EXERCISE PROMPT:
Transcribe every line of the items below without changing a single character.

DATA SHOWN:
++++

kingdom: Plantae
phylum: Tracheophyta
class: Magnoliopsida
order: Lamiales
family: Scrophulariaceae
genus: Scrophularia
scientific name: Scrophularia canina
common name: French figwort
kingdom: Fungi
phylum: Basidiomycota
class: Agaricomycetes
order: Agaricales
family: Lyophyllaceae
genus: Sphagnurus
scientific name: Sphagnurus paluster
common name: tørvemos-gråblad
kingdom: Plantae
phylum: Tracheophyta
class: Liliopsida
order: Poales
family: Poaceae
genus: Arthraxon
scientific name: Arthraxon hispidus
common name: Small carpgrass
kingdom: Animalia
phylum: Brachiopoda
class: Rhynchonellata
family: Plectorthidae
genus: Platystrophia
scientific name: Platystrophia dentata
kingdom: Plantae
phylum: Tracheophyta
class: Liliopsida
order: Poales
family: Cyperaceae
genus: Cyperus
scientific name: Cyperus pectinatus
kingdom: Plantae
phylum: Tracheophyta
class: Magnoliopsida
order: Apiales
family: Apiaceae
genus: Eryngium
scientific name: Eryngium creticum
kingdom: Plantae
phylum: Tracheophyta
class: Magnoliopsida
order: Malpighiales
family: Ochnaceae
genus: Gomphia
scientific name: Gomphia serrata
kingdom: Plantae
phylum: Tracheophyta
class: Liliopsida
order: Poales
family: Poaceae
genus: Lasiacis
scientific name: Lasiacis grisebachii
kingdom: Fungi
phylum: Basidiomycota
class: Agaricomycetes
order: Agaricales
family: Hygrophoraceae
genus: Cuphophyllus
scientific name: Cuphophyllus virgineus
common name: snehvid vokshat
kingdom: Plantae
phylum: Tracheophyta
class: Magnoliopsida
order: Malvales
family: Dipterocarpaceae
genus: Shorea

++++

COMPLETE OUTPUT:
kingdom: Plantae
phylum: Tracheophyta
class: Magnoliopsida
order: Lamiales
family: Scrophulariaceae
genus: Scrophularia
scientific name: Scrophularia canina
common name: French figwort
kingdom: Fungi
phylum: Basidiomycota
class: Agaricomycetes
order: Agaricales
family: Lyophyllaceae
genus: Sphagnurus
scientific name: Sphagnurus paluster
common name: tørvemos-gråblad
kingdom: Plantae
phylum: Tracheophyta
class: Liliopsida
order: Poales
family: Poaceae
genus: Arthraxon
scientific name: Arthraxon hispidus
common name: Small carpgrass
kingdom: Animalia
phylum: Brachiopoda
class: Rhynchonellata
family: Plectorthidae
genus: Platystrophia
scientific name: Platystrophia dentata
kingdom: Plantae
phylum: Tracheophyta
class: Liliopsida
order: Poales
family: Cyperaceae
genus: Cyperus
scientific name: Cyperus pectinatus
kingdom: Plantae
phylum: Tracheophyta
class: Magnoliopsida
order: Apiales
family: Apiaceae
genus: Eryngium
scientific name: Eryngium creticum
kingdom: Plantae
phylum: Tracheophyta
class: Magnoliopsida
order: Malpighiales
family: Ochnaceae
genus: Gomphia
scientific name: Gomphia serrata
kingdom: Plantae
phylum: Tracheophyta
class: Liliopsida
order: Poales
family: Poaceae
genus: Lasiacis
scientific name: Lasiacis grisebachii
kingdom: Fungi
phylum: Basidiomycota
class: Agaricomycetes
order: Agaricales
family: Hygrophoraceae
genus: Cuphophyllus
scientific name: Cuphophyllus virgineus
common name: snehvid vokshat
kingdom: Plantae
phylum: Tracheophyta
class: Magnoliopsida
order: Malvales
family: Dipterocarpaceae
genus: Shorea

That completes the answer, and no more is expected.